Infection with different strains of SARS-CoV-2 in patients with COVID-19
Keywords:co-infection, SARS-CoV-2, spike glycoprotein, stop mutations
- We examined the biological diversity of SARS-CoV-2 infection by investigating possible genetic variations of the spike glycoprotein in Iraqi patients with COVID-19.
- A 795 bp coding region within the viral spike (S) gene was amplified from 19
- Nucleic acid variations showed co-infection with two different viral strains. Most samples had three nonsense single nucleotide polymorphisms (SNPs). Network and phylogenetic analyses indicated that all viral infections exhibited mixed evolutionary origins represented by multiple viral sources.
- Our findings indicate that defective SARS-CoV-2 relied on helper strains with intact spikes for infection. An alternative putative ACE2-independent viral infection route is also suggested.

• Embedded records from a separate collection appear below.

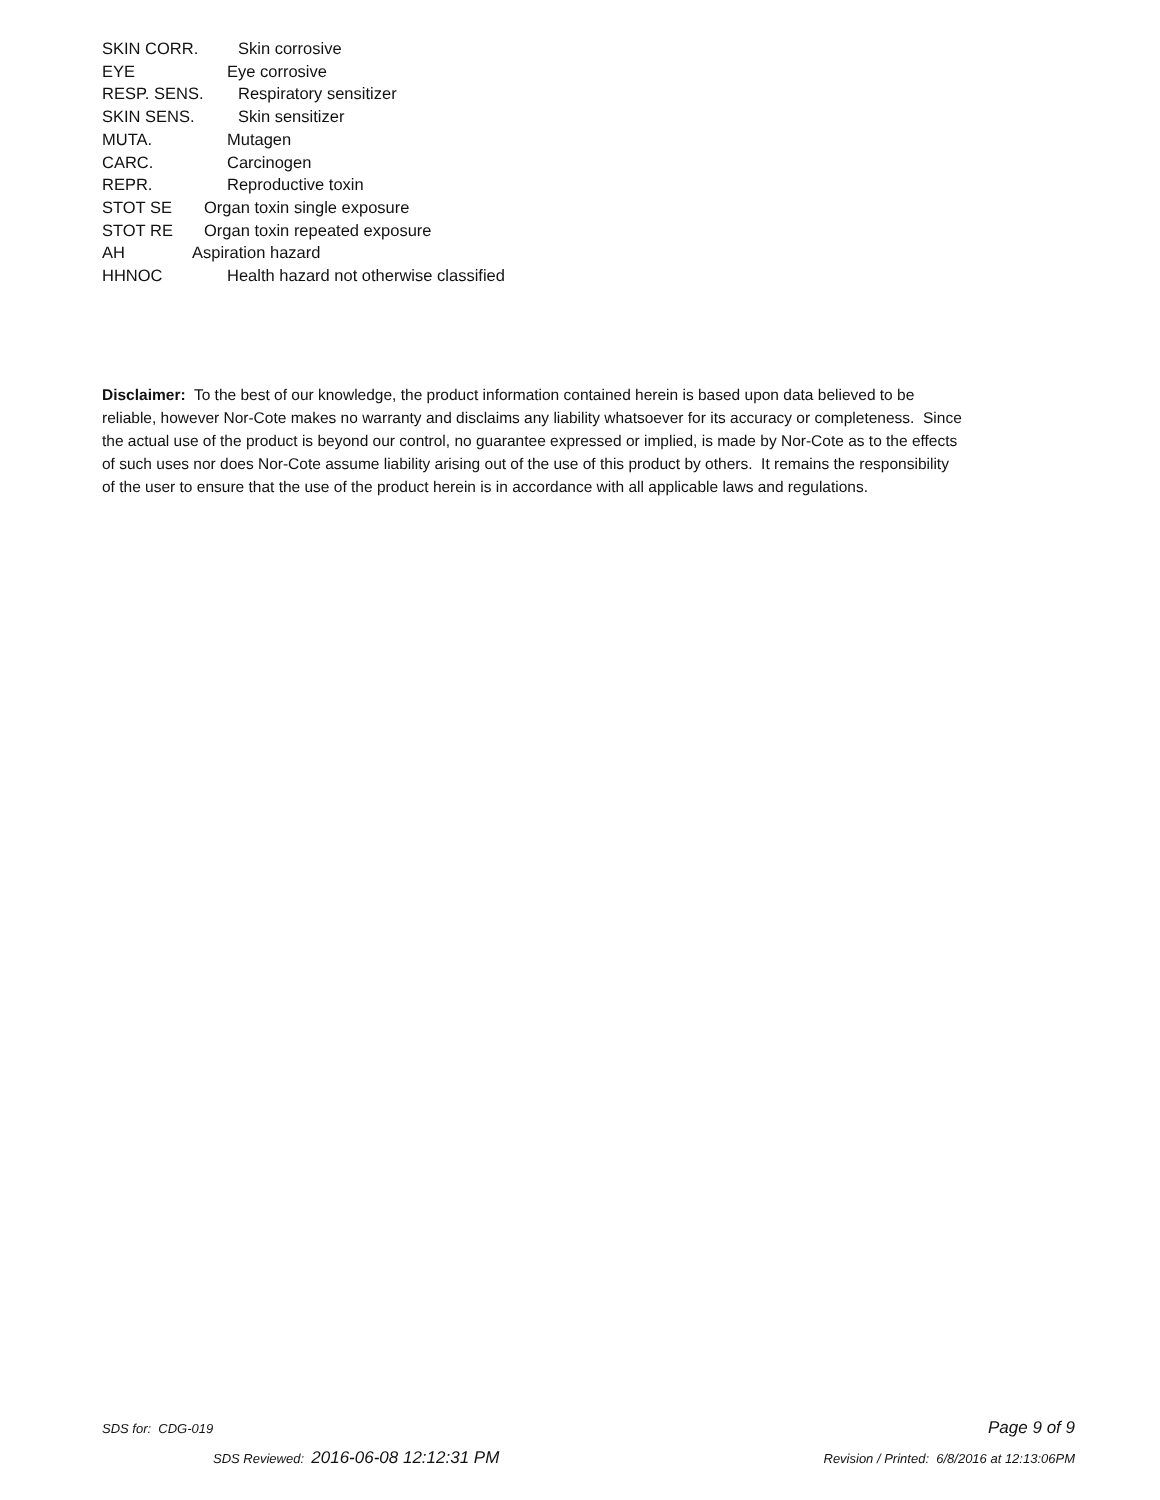SKIN CORR. Skin corrosive
EYE Eye corrosive
RESP. SENS. Respiratory sensitizer
SKIN SENS. Skin sensitizer
MUTA. Mutagen
CARC. Carcinogen
REPR. Reproductive toxin
STOT SE Organ toxin single exposure
STOT RE Organ toxin repeated exposure
AH Aspiration hazard
HHNOC Health hazard not otherwise classified
Disclaimer: To the best of our knowledge, the product information contained herein is based upon data believed to be reliable, however Nor-Cote makes no warranty and disclaims any liability whatsoever for its accuracy or completeness. Since the actual use of the product is beyond our control, no guarantee expressed or implied, is made by Nor-Cote as to the effects of such uses nor does Nor-Cote assume liability arising out of the use of this product by others. It remains the responsibility of the user to ensure that the use of the product herein is in accordance with all applicable laws and regulations.
SDS for: CDG-019 Page 9 of 9
SDS Reviewed: 2016-06-08 12:12:31 PM Revision / Printed: 6/8/2016 at 12:13:06PM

Abstract: The biological diversity of SARS-CoV-2 was assessed by investigating the genetic variations of the spike glycoprotein of patients with COVID-19 in Iraq. Sequencing identified fifteen novel nucleic acid variations with a variety of distributions within the investigated samples. The electropherograms of all identified variations showed obvious co-infections with two different viral strains per sample. Most samples exhibited three nonsense single nucleotide polymorphism (SNPs), p.301Cdel, p.380Ydel and p.436del, which yielded three truncated spike glycoproteins, respectively. Network and phylogenetic analyses indicated that all viral infections were derived from multiple viral origins. Results inferred from the specific clade-based tree showed that some viral strains were derived from European G-clade sequences. Our data demonstrated the absence of single-strain infection among all investigated samples in the studied area, which entails a higher risk of SARS-CoV-2 in this country. The identified high frequency of truncated spike proteins suggests that defective SARS-CoV-2 depend on helper strains possessing intact spikes during infection. Alternatively, another putative ACE2-independent route of viral infection is suggested. To the best of our knowledge, this is the first report to describe co-infection with multiple strains of SARS-CoV-2 in patients with COVID-19.